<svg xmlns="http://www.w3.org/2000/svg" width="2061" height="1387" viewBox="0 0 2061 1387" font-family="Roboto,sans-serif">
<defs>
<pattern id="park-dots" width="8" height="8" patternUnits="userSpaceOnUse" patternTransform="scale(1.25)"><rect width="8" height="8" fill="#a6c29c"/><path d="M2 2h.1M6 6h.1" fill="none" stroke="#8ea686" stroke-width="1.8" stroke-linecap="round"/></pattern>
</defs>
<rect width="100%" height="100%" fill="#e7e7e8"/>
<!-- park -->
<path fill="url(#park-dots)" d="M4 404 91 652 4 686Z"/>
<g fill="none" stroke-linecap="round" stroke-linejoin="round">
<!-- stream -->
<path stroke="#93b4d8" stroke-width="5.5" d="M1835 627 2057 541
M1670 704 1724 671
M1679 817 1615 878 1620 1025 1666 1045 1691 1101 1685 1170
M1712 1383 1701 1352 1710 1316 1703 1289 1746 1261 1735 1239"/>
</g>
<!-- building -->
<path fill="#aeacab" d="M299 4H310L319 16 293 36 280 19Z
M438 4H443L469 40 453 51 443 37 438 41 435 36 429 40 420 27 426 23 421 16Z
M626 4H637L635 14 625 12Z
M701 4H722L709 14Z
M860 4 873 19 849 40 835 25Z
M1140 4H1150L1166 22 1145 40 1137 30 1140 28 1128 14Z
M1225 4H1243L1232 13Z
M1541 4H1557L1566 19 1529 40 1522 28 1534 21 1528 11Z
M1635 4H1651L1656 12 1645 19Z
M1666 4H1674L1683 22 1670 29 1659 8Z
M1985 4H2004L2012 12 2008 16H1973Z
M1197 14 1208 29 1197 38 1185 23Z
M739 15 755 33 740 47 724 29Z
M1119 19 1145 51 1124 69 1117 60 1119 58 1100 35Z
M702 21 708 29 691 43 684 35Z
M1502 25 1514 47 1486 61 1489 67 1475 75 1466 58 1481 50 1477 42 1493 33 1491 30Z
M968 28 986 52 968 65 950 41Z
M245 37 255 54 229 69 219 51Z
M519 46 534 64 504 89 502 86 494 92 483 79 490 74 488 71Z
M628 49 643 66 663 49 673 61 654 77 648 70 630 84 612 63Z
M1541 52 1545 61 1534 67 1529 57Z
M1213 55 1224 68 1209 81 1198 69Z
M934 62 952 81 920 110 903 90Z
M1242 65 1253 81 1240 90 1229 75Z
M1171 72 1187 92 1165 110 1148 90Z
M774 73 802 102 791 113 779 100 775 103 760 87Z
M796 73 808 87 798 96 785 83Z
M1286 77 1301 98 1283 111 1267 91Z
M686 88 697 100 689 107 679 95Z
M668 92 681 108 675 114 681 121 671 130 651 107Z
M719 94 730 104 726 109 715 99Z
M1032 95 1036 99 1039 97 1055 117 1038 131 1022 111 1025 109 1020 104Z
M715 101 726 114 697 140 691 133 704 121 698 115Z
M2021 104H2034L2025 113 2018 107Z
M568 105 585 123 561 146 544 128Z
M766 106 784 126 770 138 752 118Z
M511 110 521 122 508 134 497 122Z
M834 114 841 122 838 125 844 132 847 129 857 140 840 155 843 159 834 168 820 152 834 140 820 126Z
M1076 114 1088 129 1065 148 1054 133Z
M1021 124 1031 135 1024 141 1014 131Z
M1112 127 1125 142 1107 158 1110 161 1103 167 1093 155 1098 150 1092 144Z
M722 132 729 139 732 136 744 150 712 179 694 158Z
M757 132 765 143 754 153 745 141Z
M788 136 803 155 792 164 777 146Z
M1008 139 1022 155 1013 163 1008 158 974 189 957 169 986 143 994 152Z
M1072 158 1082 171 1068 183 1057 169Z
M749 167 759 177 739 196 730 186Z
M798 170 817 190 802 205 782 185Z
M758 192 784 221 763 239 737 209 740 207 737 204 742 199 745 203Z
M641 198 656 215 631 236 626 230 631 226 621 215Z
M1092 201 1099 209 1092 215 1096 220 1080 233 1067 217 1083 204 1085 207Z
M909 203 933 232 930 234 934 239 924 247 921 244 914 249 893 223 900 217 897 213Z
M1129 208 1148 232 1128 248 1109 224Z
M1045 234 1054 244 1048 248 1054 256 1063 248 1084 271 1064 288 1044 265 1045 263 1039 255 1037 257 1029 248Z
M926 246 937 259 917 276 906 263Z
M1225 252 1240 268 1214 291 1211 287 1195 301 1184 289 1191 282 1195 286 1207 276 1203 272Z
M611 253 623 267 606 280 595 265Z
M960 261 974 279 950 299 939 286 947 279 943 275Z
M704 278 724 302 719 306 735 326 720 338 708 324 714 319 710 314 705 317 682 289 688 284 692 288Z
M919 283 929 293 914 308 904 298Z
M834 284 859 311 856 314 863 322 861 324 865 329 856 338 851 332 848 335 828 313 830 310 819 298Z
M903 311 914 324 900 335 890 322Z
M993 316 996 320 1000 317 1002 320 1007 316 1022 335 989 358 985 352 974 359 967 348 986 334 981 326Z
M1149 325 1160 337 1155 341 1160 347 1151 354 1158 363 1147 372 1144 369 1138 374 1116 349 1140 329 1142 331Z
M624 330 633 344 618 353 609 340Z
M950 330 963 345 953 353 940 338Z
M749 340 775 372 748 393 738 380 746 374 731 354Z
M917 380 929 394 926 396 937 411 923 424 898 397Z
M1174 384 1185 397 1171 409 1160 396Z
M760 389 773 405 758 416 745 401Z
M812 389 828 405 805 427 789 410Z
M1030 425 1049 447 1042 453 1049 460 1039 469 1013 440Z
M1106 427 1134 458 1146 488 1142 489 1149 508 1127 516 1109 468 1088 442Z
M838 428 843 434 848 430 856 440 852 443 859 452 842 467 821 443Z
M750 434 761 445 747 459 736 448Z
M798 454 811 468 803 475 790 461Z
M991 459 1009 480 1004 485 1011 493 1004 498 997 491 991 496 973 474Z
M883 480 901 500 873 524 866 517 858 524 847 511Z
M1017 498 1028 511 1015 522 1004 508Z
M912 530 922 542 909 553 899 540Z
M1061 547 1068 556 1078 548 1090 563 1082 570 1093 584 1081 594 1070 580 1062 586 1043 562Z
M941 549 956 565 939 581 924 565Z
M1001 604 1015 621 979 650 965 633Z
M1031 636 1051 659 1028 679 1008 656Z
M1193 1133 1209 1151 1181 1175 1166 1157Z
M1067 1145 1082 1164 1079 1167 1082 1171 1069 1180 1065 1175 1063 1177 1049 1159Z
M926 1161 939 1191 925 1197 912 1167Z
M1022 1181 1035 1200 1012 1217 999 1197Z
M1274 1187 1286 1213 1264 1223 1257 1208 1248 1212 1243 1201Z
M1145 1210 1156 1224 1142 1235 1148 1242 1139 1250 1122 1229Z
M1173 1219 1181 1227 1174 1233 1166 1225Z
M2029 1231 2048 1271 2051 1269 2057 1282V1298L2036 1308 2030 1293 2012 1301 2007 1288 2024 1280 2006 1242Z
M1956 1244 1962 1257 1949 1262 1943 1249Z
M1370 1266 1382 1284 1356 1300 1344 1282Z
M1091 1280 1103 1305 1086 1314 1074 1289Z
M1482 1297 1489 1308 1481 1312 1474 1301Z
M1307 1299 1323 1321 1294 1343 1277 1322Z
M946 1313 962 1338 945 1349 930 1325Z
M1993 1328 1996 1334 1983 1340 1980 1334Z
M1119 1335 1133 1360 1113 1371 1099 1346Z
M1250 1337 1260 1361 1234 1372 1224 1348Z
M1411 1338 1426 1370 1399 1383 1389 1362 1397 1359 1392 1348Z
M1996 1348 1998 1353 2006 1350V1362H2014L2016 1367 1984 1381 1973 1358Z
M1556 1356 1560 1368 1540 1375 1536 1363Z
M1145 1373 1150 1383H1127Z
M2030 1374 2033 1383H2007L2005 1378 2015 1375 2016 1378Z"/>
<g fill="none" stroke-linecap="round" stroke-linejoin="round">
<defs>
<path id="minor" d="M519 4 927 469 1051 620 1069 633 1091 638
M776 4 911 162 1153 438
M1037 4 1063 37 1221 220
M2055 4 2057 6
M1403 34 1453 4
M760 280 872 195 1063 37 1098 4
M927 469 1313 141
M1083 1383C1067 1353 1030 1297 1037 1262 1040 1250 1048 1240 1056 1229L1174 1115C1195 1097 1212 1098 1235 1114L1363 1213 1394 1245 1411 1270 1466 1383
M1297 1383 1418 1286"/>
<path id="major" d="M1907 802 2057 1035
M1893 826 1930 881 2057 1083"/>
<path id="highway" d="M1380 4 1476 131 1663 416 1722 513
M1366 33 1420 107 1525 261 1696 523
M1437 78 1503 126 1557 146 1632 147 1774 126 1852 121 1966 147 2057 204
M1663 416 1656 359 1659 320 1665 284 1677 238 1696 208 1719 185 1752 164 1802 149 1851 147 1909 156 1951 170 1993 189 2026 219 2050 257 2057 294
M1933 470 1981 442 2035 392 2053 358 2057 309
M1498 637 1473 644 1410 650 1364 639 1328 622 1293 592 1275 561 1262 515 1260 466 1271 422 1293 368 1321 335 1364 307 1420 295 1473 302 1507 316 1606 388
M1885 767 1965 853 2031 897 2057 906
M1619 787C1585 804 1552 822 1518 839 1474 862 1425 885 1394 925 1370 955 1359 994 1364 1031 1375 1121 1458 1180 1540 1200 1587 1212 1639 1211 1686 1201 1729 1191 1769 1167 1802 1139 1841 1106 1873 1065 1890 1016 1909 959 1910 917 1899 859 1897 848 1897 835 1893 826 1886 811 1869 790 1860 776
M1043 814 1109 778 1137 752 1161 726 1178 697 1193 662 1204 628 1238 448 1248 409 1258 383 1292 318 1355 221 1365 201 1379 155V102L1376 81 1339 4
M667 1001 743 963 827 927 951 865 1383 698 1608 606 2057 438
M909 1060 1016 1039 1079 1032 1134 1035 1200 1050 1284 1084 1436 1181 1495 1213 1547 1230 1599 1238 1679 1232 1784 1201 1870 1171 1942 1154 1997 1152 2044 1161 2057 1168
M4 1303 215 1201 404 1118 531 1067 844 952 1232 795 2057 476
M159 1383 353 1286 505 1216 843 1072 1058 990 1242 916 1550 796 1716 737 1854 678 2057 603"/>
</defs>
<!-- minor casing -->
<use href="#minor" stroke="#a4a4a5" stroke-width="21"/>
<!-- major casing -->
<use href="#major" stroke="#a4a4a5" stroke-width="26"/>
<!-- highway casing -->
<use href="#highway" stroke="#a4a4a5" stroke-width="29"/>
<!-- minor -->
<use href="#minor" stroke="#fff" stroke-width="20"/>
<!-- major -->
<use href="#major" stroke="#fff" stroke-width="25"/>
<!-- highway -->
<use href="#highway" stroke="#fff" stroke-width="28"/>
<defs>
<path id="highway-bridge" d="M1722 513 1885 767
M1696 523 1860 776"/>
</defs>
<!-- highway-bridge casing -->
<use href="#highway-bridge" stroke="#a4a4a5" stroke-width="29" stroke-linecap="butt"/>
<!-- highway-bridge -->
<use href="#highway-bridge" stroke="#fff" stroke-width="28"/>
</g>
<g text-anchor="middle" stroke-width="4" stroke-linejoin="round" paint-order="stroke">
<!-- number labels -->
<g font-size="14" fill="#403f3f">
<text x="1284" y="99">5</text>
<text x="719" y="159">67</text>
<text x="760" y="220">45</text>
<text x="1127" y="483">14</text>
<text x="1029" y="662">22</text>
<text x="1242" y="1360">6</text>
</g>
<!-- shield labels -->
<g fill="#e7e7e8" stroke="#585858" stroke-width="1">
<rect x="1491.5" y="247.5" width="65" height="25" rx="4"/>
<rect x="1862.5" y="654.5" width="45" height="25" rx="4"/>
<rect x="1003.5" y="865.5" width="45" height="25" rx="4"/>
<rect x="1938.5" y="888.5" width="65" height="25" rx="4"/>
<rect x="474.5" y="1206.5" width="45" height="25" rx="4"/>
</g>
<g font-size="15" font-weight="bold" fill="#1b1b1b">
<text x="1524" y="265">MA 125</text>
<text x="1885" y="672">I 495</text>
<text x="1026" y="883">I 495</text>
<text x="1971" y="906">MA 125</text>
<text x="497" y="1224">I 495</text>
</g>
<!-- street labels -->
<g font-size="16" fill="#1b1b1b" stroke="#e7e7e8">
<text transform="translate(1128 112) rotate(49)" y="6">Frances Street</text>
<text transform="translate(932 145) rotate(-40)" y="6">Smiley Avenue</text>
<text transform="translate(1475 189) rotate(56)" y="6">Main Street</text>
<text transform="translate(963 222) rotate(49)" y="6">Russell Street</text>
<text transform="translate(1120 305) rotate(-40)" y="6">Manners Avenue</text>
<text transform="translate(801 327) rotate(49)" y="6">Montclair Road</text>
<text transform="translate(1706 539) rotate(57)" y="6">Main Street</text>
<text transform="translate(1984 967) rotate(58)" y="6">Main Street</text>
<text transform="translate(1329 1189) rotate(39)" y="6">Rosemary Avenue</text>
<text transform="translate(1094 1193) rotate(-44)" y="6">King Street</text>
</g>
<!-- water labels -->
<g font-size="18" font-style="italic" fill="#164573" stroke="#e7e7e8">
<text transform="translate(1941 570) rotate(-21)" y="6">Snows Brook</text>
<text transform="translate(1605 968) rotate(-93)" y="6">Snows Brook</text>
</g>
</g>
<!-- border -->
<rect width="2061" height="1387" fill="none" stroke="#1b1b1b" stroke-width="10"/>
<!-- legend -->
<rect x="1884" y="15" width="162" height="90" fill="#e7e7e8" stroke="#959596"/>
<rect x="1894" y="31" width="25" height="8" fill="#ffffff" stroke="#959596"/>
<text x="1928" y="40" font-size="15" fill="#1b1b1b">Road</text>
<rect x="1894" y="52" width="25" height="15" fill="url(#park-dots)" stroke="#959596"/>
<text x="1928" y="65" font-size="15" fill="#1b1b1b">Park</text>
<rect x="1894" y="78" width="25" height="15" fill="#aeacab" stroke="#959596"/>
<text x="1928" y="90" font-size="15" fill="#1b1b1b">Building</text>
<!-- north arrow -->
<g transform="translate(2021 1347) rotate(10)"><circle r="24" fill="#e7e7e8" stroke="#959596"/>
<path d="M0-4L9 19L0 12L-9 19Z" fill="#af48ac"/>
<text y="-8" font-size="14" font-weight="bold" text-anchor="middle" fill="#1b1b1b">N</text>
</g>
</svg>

## [Your instructions]
Copy each line of the listing above that includes the word "weight".

## [Response to this task]
<g font-size="15" font-weight="bold" fill="#1b1b1b">
<text y="-8" font-size="14" font-weight="bold" text-anchor="middle" fill="#1b1b1b">N</text>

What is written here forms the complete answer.